# 2 Ling from the yaks!



## hsiF deR (Oct 4, 2009)

We made a last minute plan to fish after church on Sunday. We grabbed a quick bite to eat and headed to the launch. The plan was to head out to the 2nd color change and look for ling as we headed east. We dragged cigs hoping to pick up a smoker but no dice. 

I decided to head out a little deeper and see if we could find any bottom to drop on. I drifted over some hard bottom and flipped my flounder jig and immidiately slammed. I was worried I had a jack cause it was kicking my tail. After about 7-8 minutes, I pulled this guy up.


I looked beneath him and there was the first ling of the day mixed in with this massive school of reds. I moved on trying to get back with the school when my cig other rod with the cig on started screaming. I first thought king but then realized it was probably another red. But with no head shakes my hopes were high it was a ling. After about 30 minutes I gaffed this guy. He weighed 27#.
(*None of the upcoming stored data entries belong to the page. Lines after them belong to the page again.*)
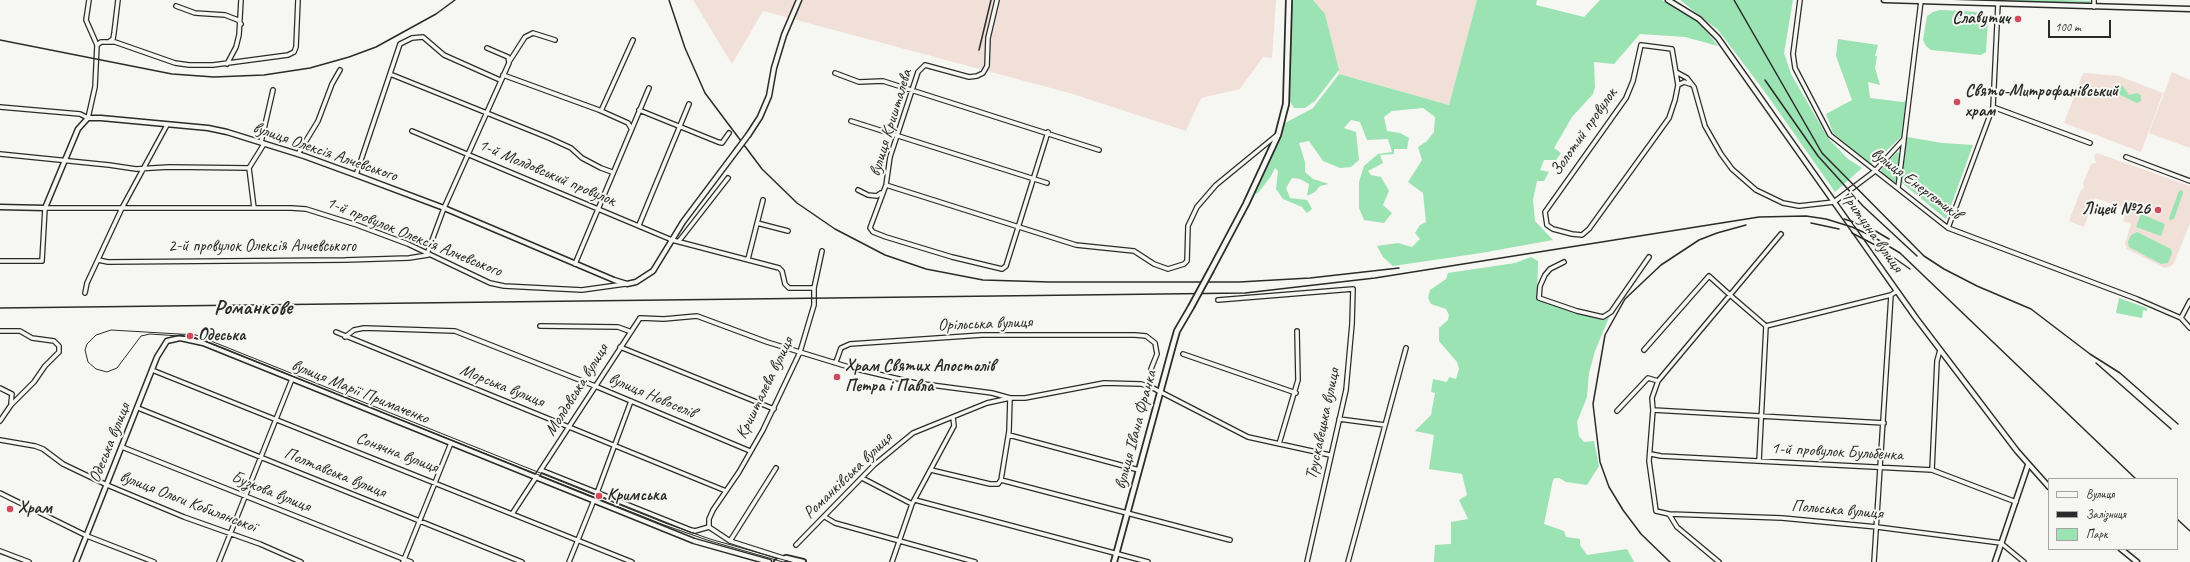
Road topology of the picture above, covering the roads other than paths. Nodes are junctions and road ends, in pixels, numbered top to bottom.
1 (89, 0) edge
2 (118, 0) edge
3 (241, 0) edge
4 (298, 0) edge
5 (799, 0) edge
6 (997, 0) edge
7 (1289, 0) edge
8 (1668, 0) edge
9 (1800, 0) edge
10 (1884, 0) edge
11 (2094, 0) edge
12 (1919, 1) edge
13 (2008, 2) edge
14 (1998, 4) junction
15 (176, 6) dead end
16 (2094, 7) junction
17 (2190, 9) edge
18 (241, 24) junction
19 (555, 40) dead end
20 (633, 40) dead end
21 (109, 41) junction
22 (98, 45) junction
23 (487, 48) dead end
24 (509, 63) junction
25 (227, 64) junction
26 (340, 70) dead end
27 (1676, 72) junction
28 (834, 73) dead end
29 (390, 74) junction
30 (503, 75) junction
31 (500, 80) junction
32 (1678, 84) junction
33 (1694, 87) junction
34 (649, 88) dead end
35 (273, 90) dead end
36 (912, 91) junction
37 (689, 104) dead end
38 (0, 107) edge
39 (1993, 107) junction
40 (639, 110) junction
41 (601, 111) junction
42 (486, 114) junction
43 (88, 118) junction
44 (851, 121) dead end
45 (628, 123) junction
46 (633, 123) junction
47 (167, 125) junction
48 (679, 127) junction
49 (631, 128) junction
50 (412, 131) dead end
51 (1048, 132) junction
52 (729, 133) dead end
53 (1278, 135) junction
54 (897, 137) junction
55 (1904, 139) junction
56 (2090, 143) dead end
57 (264, 144) junction
58 (1099, 150) dead end
59 (0, 154) edge
60 (298, 154) junction
61 (468, 154) junction
62 (2126, 157) dead end
63 (64, 160) junction
64 (250, 168) junction
65 (142, 169) junction
66 (1875, 171) junction
67 (612, 172) junction
68 (356, 175) junction
69 (728, 178) dead end
70 (1034, 178) junction
71 (2190, 181) edge
72 (1047, 183) dead end
73 (886, 185) junction
74 (1898, 188) junction
75 (858, 190) dead end
76 (882, 193) junction
77 (763, 200) dead end
78 (1834, 202) junction
79 (0, 207) edge
80 (45, 208) junction
81 (122, 208) junction
82 (254, 208) junction
83 (444, 208) junction
84 (598, 208) junction
85 (757, 223) junction
86 (639, 225) junction
87 (1018, 226) junction
88 (1948, 228) junction
89 (788, 231) dead end
90 (1781, 234) dead end
91 (672, 240) junction
92 (679, 241) junction
93 (822, 251) dead end
94 (427, 254) junction
95 (1648, 257) dead end
96 (748, 259) junction
97 (98, 260) junction
98 (0, 261) edge
99 (1564, 262) dead end
100 (575, 264) junction
101 (627, 284) junction
102 (814, 288) junction
103 (1897, 291) junction
104 (85, 293) dead end
105 (1730, 295) junction
106 (1891, 295) junction
107 (1218, 300) dead end
108 (2190, 301) edge
109 (2180, 318) junction
110 (540, 326) dead end
111 (1766, 326) junction
112 (2190, 328) edge
113 (0, 331) edge
114 (630, 331) junction
115 (1297, 331) dead end
116 (336, 332) dead end
117 (345, 337) junction
118 (172, 338) joint
119 (620, 347) junction
120 (1406, 348) dead end
121 (1644, 350) dead end
122 (1940, 350) junction
123 (800, 352) junction
124 (1182, 354) dead end
125 (836, 362) junction
126 (152, 370) junction
127 (292, 379) junction
128 (1658, 381) junction
129 (595, 386) junction
130 (1151, 387) junction
131 (0, 388) edge
132 (1160, 392) junction
133 (1296, 393) junction
134 (1010, 398) junction
135 (631, 401) junction
136 (11, 404) junction
137 (138, 408) junction
138 (774, 409) junction
139 (1653, 410) junction
140 (1617, 411) dead end
141 (1762, 417) junction
142 (953, 418) junction
143 (276, 419) junction
144 (1339, 419) junction
145 (0, 421) edge
146 (1884, 423) junction
147 (1385, 425) junction
148 (569, 428) junction
149 (1009, 435) junction
150 (0, 440) edge
151 (451, 442) junction
152 (1279, 444) junction
153 (122, 446) junction
154 (616, 446) junction
155 (750, 451) junction
156 (1651, 454) junction
157 (1330, 455) junction
158 (261, 458) junction
159 (1759, 461) junction
160 (2028, 465) junction
161 (776, 468) dead end
162 (1881, 468) junction
163 (541, 470) junction
164 (931, 470) junction
165 (1139, 470) junction
166 (1932, 470) junction
167 (537, 477) junction
168 (862, 478) junction
169 (1001, 480) junction
170 (435, 482) junction
171 (107, 485) junction
172 (2048, 486) edge
173 (726, 491) junction
174 (0, 493) edge
175 (597, 493) junction
176 (245, 496) junction
177 (594, 500) junction
178 (915, 500) junction
179 (2016, 502) junction
180 (912, 504) junction
181 (1127, 513) junction
182 (512, 514) junction
183 (1670, 514) junction
184 (1681, 515) junction
185 (825, 517) junction
186 (419, 521) junction
187 (1676, 523) junction
188 (709, 527) junction
189 (1877, 527) junction
190 (231, 533) junction
191 (87, 536) junction
192 (1230, 540) dead end
193 (578, 541) junction
194 (730, 541) junction
195 (899, 541) junction
196 (2001, 543) junction
197 (796, 545) dead end
198 (2122, 550) edge
199 (0, 551) edge
200 (1116, 554) junction
201 (783, 558) junction
202 (404, 561) edge
203 (29, 562) edge
204 (76, 562) edge
205 (154, 562) edge
206 (219, 562) edge
207 (301, 562) edge
208 (410, 562) edge
209 (522, 562) edge
210 (569, 562) edge
211 (632, 562) edge
212 (769, 562) edge
213 (776, 562) edge
214 (803, 562) edge
215 (892, 562) edge
216 (975, 562) edge
217 (1114, 562) edge
218 (1148, 562) edge
219 (1307, 562) edge
220 (1348, 562) edge
221 (1719, 562) edge
222 (1874, 562) edge
223 (1995, 562) edge
224 (2024, 562) edge
225 (2137, 562) edge

1 - 22 street
2 - 21 street
3 - 18 street
4 - 25 street
5 - 91 street, bridge
6 - 36 street, вулиця Кришталева
7 - 53 main road, вулиця Івана Франка
8 - 78 street, Тритузна вулиця
9 - 66 street, вулиця Енергетиків
10 - 12 street
11 - 16 street
12 - 14 street
12 - 55 street
13 - 14 street
13 - 16 street
14 - 39 street
15 - 18 street
16 - 17 street
18 - 25 street
19 - 24 street
20 - 41 street
21 - 22 street
21 - 25 street
22 - 43 street
23 - 24 street
24 - 30 street
26 - 60 street
27 - 32 street
27 - 32 street, Золотий провулок
27 - 33 street
28 - 36 street
29 - 31 street
29 - 42 street
29 - 68 street
30 - 31 street
30 - 41 street
31 - 42 street
32 - 33 street
33 - 78 street
34 - 40 street
35 - 57 street
36 - 51 street
36 - 54 street, вулиця Кришталева
37 - 48 street
38 - 43 street, вулиця Олексія Алчевського
39 - 56 street
39 - 88 street
40 - 46 street
40 - 48 street
41 - 45 street
42 - 61 street
42 - 67 street
43 - 47 street, вулиця Олексія Алчевського
43 - 63 street
44 - 54 street
45 - 46 street
45 - 49 street
46 - 49 street
47 - 57 street, вулиця Олексія Алчевського
47 - 65 street
48 - 52 street
48 - 86 street
49 - 67 street
50 - 61 street, 1-й Молдовський провулок
51 - 58 street
51 - 70 street
53 - 87 street
53 - 132 main road, вулиця Івана Франка, bridge
54 - 70 street
54 - 73 street, вулиця Кришталева
55 - 66 street
55 - 74 street
57 - 60 street, вулиця Олексія Алчевського
57 - 64 street
59 - 63 street
60 - 68 street, вулиця Олексія Алчевського
61 - 83 street
61 - 84 street, 1-й Молдовський провулок
62 - 71 street
63 - 65 street
63 - 80 street
64 - 65 street
64 - 82 street
65 - 81 street
66 - 74 street, вулиця Енергетиків
66 - 78 street
67 - 84 street
68 - 83 street, вулиця Олексія Алчевського
69 - 92 street
70 - 72 street
70 - 87 street
73 - 76 street, вулиця Кришталева
73 - 87 street
74 - 88 street, вулиця Енергетиків
75 - 76 street
76 - 87 street, вулиця Кришталева
77 - 85 street
78 - 103 street, Тритузна вулиця
79 - 80 street, 1-й провулок Олексія Алчевського
80 - 81 street, 1-й провулок Олексія Алчевського
80 - 98 street
81 - 82 street, 1-й провулок Олексія Алчевського
81 - 97 street
82 - 94 street, 1-й провулок Олексія Алчевського
83 - 94 street
83 - 100 street, вулиця Олексія Алчевського
84 - 86 street, 1-й Молдовський провулок
84 - 100 street
85 - 89 street
85 - 96 street
86 - 91 street, 1-й Молдовський провулок
88 - 109 street, вулиця Енергетиків
90 - 105 street
91 - 92 street, 1-й Молдовський провулок
91 - 101 street
92 - 96 street, 1-й Молдовський провулок
93 - 102 street, Кришталева вулиця
94 - 97 street, 2-й провулок Олексія Алчевського
94 - 101 street, 1-й провулок Олексія Алчевського
95 - 99 street
96 - 102 street, 1-й Молдовський провулок
97 - 104 street
100 - 101 street, вулиця Олексія Алчевського
102 - 123 street, Кришталева вулиця
103 - 106 street
103 - 122 street, Тритузна вулиця
105 - 111 street
105 - 121 street
105 - 128 street
106 - 111 street
106 - 146 street
107 - 144 street, Трускавецька вулиця
108 - 109 street
109 - 112 street, вулиця Енергетиків
110 - 114 street
111 - 141 street
113 - 136 street
114 - 119 street, Молдовська вулиця
114 - 123 street, Молдовська вулиця
115 - 133 street
116 - 117 street, Морська вулиця
117 - 129 street, вулиця Новоселів
117 - 148 street, Морська вулиця
118 - 126 street, Одеська вулиця
118 - 127 street, вулиця Марії Примаченко
119 - 129 street, Молдовська вулиця
119 - 138 street
120 - 147 street
122 - 160 street, Тритузна вулиця
122 - 166 street
123 - 125 street
123 - 138 street, Кришталева вулиця
124 - 133 street
125 - 130 street, Орільська вулиця
125 - 134 street
126 - 137 street, Одеська вулиця
126 - 143 street, Сонячна вулиця
127 - 143 street
127 - 151 street, вулиця Марії Примаченко
128 - 139 street
128 - 140 street
129 - 135 street, вулиця Новоселів
129 - 148 street, Молдовська вулиця
130 - 132 street, Романківська вулиця
130 - 134 street, Романківська вулиця
131 - 136 street
132 - 152 street, Романківська вулиця
132 - 165 main road, вулиця Івана Франка
133 - 152 street
134 - 142 street, Романківська вулиця
134 - 149 street
135 - 154 street
135 - 155 street, вулиця Новоселів
136 - 145 street
137 - 153 street, Одеська вулиця
137 - 158 street, Полтавська вулиця
138 - 155 street, Кришталева вулиця
139 - 141 street
139 - 156 street
141 - 146 street
141 - 159 street
142 - 164 street
142 - 168 street, Романківська вулиця
143 - 158 street
143 - 170 street, Сонячна вулиця
144 - 147 street
144 - 157 street, Трускавецька вулиця
146 - 162 street
147 - 220 street
148 - 154 street, Морська вулиця
148 - 163 street, Молдовська вулиця
149 - 165 street
149 - 169 street
150 - 171 street, вулиця Ольги Кобилянської
151 - 167 street, вулиця Марії Примаченко
151 - 170 street
152 - 157 street, Романківська вулиця
153 - 171 street, Одеська вулиця
153 - 176 street, Бузкова вулиця
154 - 173 street, Морська вулиця
154 - 175 street
155 - 173 street, Кришталева вулиця
156 - 159 street, 1-й провулок Бульбенка
156 - 183 street
157 - 219 street, Трускавецька вулиця
158 - 176 street
158 - 186 street, Полтавська вулиця
159 - 162 street, 1-й провулок Бульбенка
160 - 172 street, Тритузна вулиця
160 - 179 street
161 - 194 street
162 - 166 street, 1-й провулок Бульбенка
162 - 189 street
163 - 167 street, Молдовська вулиця
163 - 175 street
164 - 169 street
164 - 178 street
165 - 181 main road, вулиця Івана Франка
166 - 179 street, 1-й провулок Бульбенка
167 - 177 street, вулиця Марії Примаченко
167 - 182 street, Молдовська вулиця
168 - 180 street
168 - 185 street, Романківська вулиця
169 - 181 street
170 - 182 street, Сонячна вулиця
170 - 186 street
171 - 190 street, вулиця Ольги Кобилянської
171 - 191 street, Одеська вулиця
173 - 188 street, Кришталева вулиця
174 - 191 street
175 - 188 street
176 - 190 street
176 - 202 street, Бузкова вулиця
177 - 193 street
177 - 212 street, вулиця Марії Примаченко
178 - 180 street
178 - 200 street
179 - 196 street
180 - 195 street
181 - 192 street
181 - 200 main road, вулиця Івана Франка
182 - 193 street, Сонячна вулиця
183 - 184 street, Польська вулиця
183 - 187 street
184 - 187 street
184 - 189 street, Польська вулиця
185 - 195 street
185 - 197 street, Романківська вулиця
186 - 202 street
186 - 209 street, Полтавська вулиця
187 - 221 street
188 - 194 street
189 - 196 street, Польська вулиця
189 - 222 street
190 - 206 street
190 - 207 street, вулиця Ольги Кобилянської
191 - 204 street, Одеська вулиця
191 - 205 street
193 - 210 street
193 - 211 street, Сонячна вулиця
194 - 201 street
195 - 215 street
195 - 216 street
196 - 223 street
196 - 224 street
198 - 225 street
199 - 203 street
200 - 217 main road, вулиця Івана Франка
200 - 218 street
201 - 213 main road
201 - 214 main road
202 - 208 street, Бузкова вулиця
Now everyone is hanging into fish. Reds everywhere. At one time I had a triple on. It was a disaster. My brother hooked something that hammered off away from the school. We were sure it was a shark or a ling. After a long fight (lamiglass pier rod) he finally gaffed his. It was right at 33#.




It was a good weekend!


----------



## 16983 (Sep 12, 2011)

Sounds like it was a great weekend. Great catch, Happy eating.


----------



## Lexcore (May 5, 2012)

:notworthy:Nice Cobia's cool it look like you all had a blast. :notworthy: I a new angler on this forum, How far is the 2nd color change and where is that located?


----------



## BlackJeep (Jun 13, 2010)

Great job, nice fish.


----------



## dthomas142 (Jul 18, 2011)

Great job fellas! Beautiful fish!


----------



## AndyS (Nov 22, 2011)

We're over ten miles from either pass & for the past couple weeks now I've been seeing six to ten boats cruising just off the sandbar for cobia every time I go over to the beach .... I just think about how much gas they're burning when I can paddle out there on my yak in ten minutes and do pretty much the same thing for free.


----------



## jcasey (Oct 12, 2007)

Looks like you guys know what your doing, awesome catch !


----------



## MrPhoShiz (Sep 22, 2010)

awesome job! good eatin for a few weeks there!


----------



## usafeod509 (Nov 27, 2012)

Awesome work on the cobias!


----------



## jbs_bama (May 24, 2010)

That's awesome, Nice work!


----------



## Yobenny (Mar 2, 2013)

Wow that is awesome!


----------



## beachsceneguy (May 20, 2008)

awesome pics. congrats !!:notworthy::notworthy::cool2::whip:


----------



## PAWGhunter (Feb 3, 2010)

Nice!


----------



## steve1029 (Feb 8, 2012)

excellent job guys way to bust out the cobia


----------



## DAWGONIT (Jan 16, 2009)

Great eating size.
Thanks for sharing report & pics.
catch 'em up.


----------



## Ginzu (Nov 16, 2011)

Congrats! Looks like it was a great trip.


----------



## catchin em (Mar 10, 2011)

maybe i need to trade my boat for a kayak, great job guys!


----------



## Mike aka FishWerks (Oct 22, 2007)

Nice job! Impressive catch from kayaks!


----------



## Night Wing (May 16, 2011)

Congrats on a fine yak fishing trip. Thanks for the photos too.


----------



## Blake R. (Mar 17, 2009)

Awesome day congrats!


----------



## fishnhuntguy (Feb 8, 2012)

*Awesome*

That's the best Kayak catch I've seen on here in a while. Good job.:notworthy:

_________________________________________________

2012 Hobbie Outback


----------



## danieljames84 (May 28, 2009)

Awesome day! I really need to try my yak in the gulf, I don't know what I'm waiting on.


----------



## need2fish (Oct 2, 2007)

Great job. Extremely jealous.


----------



## Ivarie (Mar 2, 2010)

Man, that's impressive. Well done.


----------